Quatre trafiquants de crack guyanais condamnés de 18 mois à cinq ans de prison

trafic de drogue
Justice
Justice - Image d'illustration ©Pixabay
Le tribunal correctionnel de Paris les a condamnés pour leur participation à un trafic de crack démantelé dans la capitale. Les policiers ont saisi plus de 800 grammes de cocaïne lors de leur interpellation.

Le tribunal correctionnel de Paris a condamné mercredi quatre Guyanais âgés de 20 à 43 ans à des peines de 18 mois à cinq ans d'emprisonnement pour leur participation à un trafic de crack démantelé à Paris début septembre. L'enquête a établi que les quatre hommes occupaient chacun un rôle précis dans la logistique de la filière: "revendeur", "cuisinier", "mule" et "importateur" de crack, un dérivé de la cocaïne fumable, bon marché et très addictif surnommé la "drogue du pauvre".

Les policiers ont d'abord identifié fin juin Josué Perlet, 43 ans, aux abords d'une station de métro parisien. Sa filature leur a permis de remonter jusqu'à Marvin Fowler, 41 ans, originaire du Guyana, "cuisinier" du réseau, mais aussi revendeur dans le secteur de Saint-Denis (Seine-Saint-Denis). Ensuite, Rolston Barnett, originaire de Cayenne, "pierre angulaire" du dossier selon la procureure, était chargé d'importer la cocaïne depuis la Guyane, où il recrutait des "mules" chargées de transporter la drogue incorporée dans des ovules ingérés.

Un "fléau"

Tous les trois ont été interpellés en août dernier au retour d'un voyage à Cayenne, aux côtés d'une "mule", Jérémy H. âgé de 20 ans.
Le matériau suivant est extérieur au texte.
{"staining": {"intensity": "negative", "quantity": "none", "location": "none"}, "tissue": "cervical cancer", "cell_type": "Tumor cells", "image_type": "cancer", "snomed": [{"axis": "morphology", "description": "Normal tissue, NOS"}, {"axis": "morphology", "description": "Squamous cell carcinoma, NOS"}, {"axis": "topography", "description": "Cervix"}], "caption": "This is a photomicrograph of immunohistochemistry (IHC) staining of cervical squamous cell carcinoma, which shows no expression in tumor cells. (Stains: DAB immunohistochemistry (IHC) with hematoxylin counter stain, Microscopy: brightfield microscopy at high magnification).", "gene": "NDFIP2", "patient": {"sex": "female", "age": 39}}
Lors de leur arrestation, les policiers ont mis la main sur une centaine d'ovules, pour un total de 844 grammes de cocaïne, une balance de précision et du matériel de conditionnement dans un hôtel du Xème arrondissement de la capitale.

Dans son réquisitoire, la procureure a rappelé la toile de fond "internationale" du trafic de stupéfiants et plus précisément du crack, "véritable fléau à Paris" et demandé des peines de dix mois à cinq ans d'emprisonnement pour les prévenus. Elle a également battu en brèche leurs affirmations, selon lesquelles les policiers avaient exagéré leur rôle dans le trafic. "On ne peut pas dire que tout est inventé par la police", a balayé la magistrate, jugeant "un peu facile de remettre en cause l'intégrité de la procédure".

Les avocats de la défense ont plaidé pour leurs clients la relaxe ou des peines modérées pour privilégier leur "accompagnement".